Thomas J. K. Brenner

Liquid-Based Growth of Polymeric Carbon Nitride Layers and Their Use in a Mesostructured Polymer Solar Cell with Voc Exceeding 1 V

Herein we report a general liquid-mediated pathway for the growth of continuous polymeric carbon nitride (C3N4) thin films. The deposition method consists of the use of supramolecular complexes that transform to the liquid state before direct thermal condensation into C3N4 solid films. The resulting films exhibit continuous porous C3N4 networks on various substrates. Moreover, the optical absorption can be easily tuned to cover the solar spectrum by the insertion of an additional molecule into the starting complex. The strength of the deposition method is demonstrated by the use of the C3N4 layer as the electron acceptor in a polymer solar cell that exhibits a remarkable open-circuit voltage exceeding 1 V. The easy, safe, and direct synthesis of carbon nitride in a continuous layered architecture on different functional substrates opens new possibilities for the fabrication of many energy-related devices.

Upconversion-agent induced improvement of g-C3N4 photocatalyst under visible light

Herein, we report the use of upconversion agents to modify graphite carbon nitride (g-C3N4) by direct thermal condensation of a mixture of ErCl3·6H2O and the supramolecular precursor cyanuric acid-melamine. We show the enhancement of g-C3N4 photoactivity after Er(3+) doping by monitoring the photodegradation of Rhodamine B dye under visible light. The contribution of the upconversion agent is demonstrated by measurements using only a red laser. The Er(3+) doping alters both the electronic and the chemical properties of g-C3N4. The Er(3+) doping reduces emission intensity and lifetime, indicating the formation of new, nonradiative deactivation pathways, probably involving charge-transfer processes.

“Caffeine Doping” of Carbon/Nitrogen-Based Organic Catalysts: Caffeine as a Supramolecular Edge Modifier for the Synthesis of Photoactive Carbon Nitride Tubes

An alternative method for the structure tuning of carbon nitride materials by using a supramolecular approach in combination with caffeine as lining‐agent is described. The self‐assembly of the precursor complex consisting of melamine and cyanuric acid can be controlled by this doping molecule in terms of morphology, electronic, and photophysical properties. Caffeine is proposed to insert as an edge‐molecule eventually leading to hollow tube‐like carbon nitride structures with improved efficiency of charge formation. Compared to the bulk carbon nitride, the caffeine‐doped analogue possesses a higher photocatalytic activity for the degradation of rhodamine B dye.

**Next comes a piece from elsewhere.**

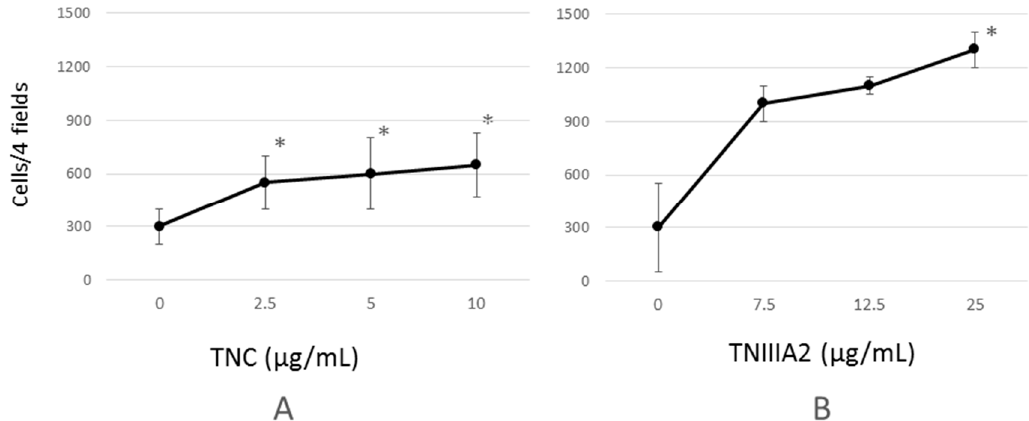
Figure 1. Tenascin C (TNC) and the peptide derived from the alternative splicing domain A2 in TNC (TNIIIA2) dose-dependently promote Colon26-M3.1 invasion. Colon26-M3.1 cells (3.0 × 10 4 cells/ 200 μ L/well) were seeded into the upper compartment of the invasion chamber in the presence of TNC ( A ) or TNIIIA2 ( B ) and were allowed to invade for 24 h. Cells that moved into the lower surface of the membranes were stained with crystal violet and counted for four high powered fields. Data represent the mean of three determinations ± SD. * p < 0.05.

Furthermore, this approach is also shown to be suitable for the modification of carbon nitride electrodes.

Charge carrier recombination dynamics in perovskite and polymer solar cells

Time-delayed collection field experiments are applied to planar organometal halide perovskite (CH3NH3PbI3) based solar cells to investigate charge carrier recombination in a fully working solar cell at the nanosecond to microsecond time scale. Recombination of mobile (extractable) charges is shown to follow second-order recombination dynamics for all fluences and time scales tested. Most importantly, the bimolecular recombination coefficient is found to be time-dependent, with an initial value of ca. 10−9 cm3/s and a progressive reduction within the first tens of nanoseconds. Comparison to the prototypical organic bulk heterojunction device PTB7:PC71BM yields important differences with regard to the mechanism and time scale of free carrier recombination.

Zinc oxide modified with benzylphosphonic acids as transparent electrodes in regular and inverted organic solar cell structures

An approach is presented to modify the work function of solution-processed sol-gel derived zinc oxide (ZnO) over an exceptionally wide range of more than 2.3 eV. This approach relies on the formation of dense and homogeneous self-assembled monolayers based on phosphonic acids with different dipole moments. This allows us to apply ZnO as charge selective bottom electrodes in either regular or inverted solar cell structures, using poly(3-hexylthiophene):phenyl-C71-butyric acid methyl ester as the active layer. These devices compete with or even surpass the performance of the reference on indium tin oxide/poly(3,4-ethylenedioxythiophene) polystyrene sulfonate. Our findings highlight the potential of properly modified ZnO as electron or hole extracting electrodes in hybrid optoelectronic devices.